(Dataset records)
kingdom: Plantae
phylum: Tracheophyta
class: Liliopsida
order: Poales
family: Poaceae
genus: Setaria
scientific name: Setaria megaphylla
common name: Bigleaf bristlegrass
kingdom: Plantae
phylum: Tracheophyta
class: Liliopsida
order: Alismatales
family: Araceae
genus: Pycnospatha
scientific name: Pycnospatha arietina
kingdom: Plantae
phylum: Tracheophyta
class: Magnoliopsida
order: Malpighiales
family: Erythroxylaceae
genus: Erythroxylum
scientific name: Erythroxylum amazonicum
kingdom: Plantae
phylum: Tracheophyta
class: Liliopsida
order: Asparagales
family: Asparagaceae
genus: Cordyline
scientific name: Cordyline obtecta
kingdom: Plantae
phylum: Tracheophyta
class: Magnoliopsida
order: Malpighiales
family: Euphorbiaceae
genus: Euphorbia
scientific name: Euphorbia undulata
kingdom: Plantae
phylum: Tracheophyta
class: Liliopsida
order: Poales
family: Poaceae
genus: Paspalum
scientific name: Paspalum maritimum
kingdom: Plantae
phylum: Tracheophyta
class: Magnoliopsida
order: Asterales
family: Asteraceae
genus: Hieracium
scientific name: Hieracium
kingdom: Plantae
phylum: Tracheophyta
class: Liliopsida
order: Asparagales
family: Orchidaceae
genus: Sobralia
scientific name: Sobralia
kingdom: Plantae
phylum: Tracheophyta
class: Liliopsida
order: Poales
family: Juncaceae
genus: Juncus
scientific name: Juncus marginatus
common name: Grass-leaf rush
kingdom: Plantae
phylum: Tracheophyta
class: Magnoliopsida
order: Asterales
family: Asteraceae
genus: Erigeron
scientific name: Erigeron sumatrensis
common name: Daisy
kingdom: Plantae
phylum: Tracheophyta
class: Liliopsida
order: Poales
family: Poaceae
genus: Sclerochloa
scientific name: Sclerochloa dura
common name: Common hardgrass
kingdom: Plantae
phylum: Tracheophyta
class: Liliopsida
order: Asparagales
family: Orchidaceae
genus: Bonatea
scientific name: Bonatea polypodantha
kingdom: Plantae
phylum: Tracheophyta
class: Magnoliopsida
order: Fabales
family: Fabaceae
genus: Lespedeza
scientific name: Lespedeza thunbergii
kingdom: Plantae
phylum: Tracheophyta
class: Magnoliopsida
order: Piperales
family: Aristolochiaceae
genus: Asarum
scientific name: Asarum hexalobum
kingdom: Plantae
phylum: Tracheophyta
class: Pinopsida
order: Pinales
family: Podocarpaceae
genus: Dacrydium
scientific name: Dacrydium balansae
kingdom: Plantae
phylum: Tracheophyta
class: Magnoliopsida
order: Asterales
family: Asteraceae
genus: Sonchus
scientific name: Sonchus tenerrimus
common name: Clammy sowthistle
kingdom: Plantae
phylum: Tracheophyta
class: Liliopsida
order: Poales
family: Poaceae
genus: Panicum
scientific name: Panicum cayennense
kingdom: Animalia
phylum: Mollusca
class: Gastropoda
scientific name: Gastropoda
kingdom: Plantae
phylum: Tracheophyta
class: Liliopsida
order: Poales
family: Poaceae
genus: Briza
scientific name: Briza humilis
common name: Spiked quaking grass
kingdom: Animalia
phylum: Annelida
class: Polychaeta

[Written request]: Rewrite the lines from the start of the records through the line containing "scientific name: Juncus marginatus", swapping "phylum" for "division" and leaving everything else unchanged. Give only those lines.

[Task result]:
kingdom: Plantae
division: Tracheophyta
class: Liliopsida
order: Poales
family: Poaceae
genus: Setaria
scientific name: Setaria megaphylla
common name: Bigleaf bristlegrass
kingdom: Plantae
division: Tracheophyta
class: Liliopsida
order: Alismatales
family: Araceae
genus: Pycnospatha
scientific name: Pycnospatha arietina
kingdom: Plantae
division: Tracheophyta
class: Magnoliopsida
order: Malpighiales
family: Erythroxylaceae
genus: Erythroxylum
scientific name: Erythroxylum amazonicum
kingdom: Plantae
division: Tracheophyta
class: Liliopsida
order: Asparagales
family: Asparagaceae
genus: Cordyline
scientific name: Cordyline obtecta
kingdom: Plantae
division: Tracheophyta
class: Magnoliopsida
order: Malpighiales
family: Euphorbiaceae
genus: Euphorbia
scientific name: Euphorbia undulata
kingdom: Plantae
division: Tracheophyta
class: Liliopsida
order: Poales
family: Poaceae
genus: Paspalum
scientific name: Paspalum maritimum
kingdom: Plantae
division: Tracheophyta
class: Magnoliopsida
order: Asterales
family: Asteraceae
genus: Hieracium
scientific name: Hieracium
kingdom: Plantae
division: Tracheophyta
class: Liliopsida
order: Asparagales
family: Orchidaceae
genus: Sobralia
scientific name: Sobralia
kingdom: Plantae
division: Tracheophyta
class: Liliopsida
order: Poales
family: Juncaceae
genus: Juncus
scientific name: Juncus marginatus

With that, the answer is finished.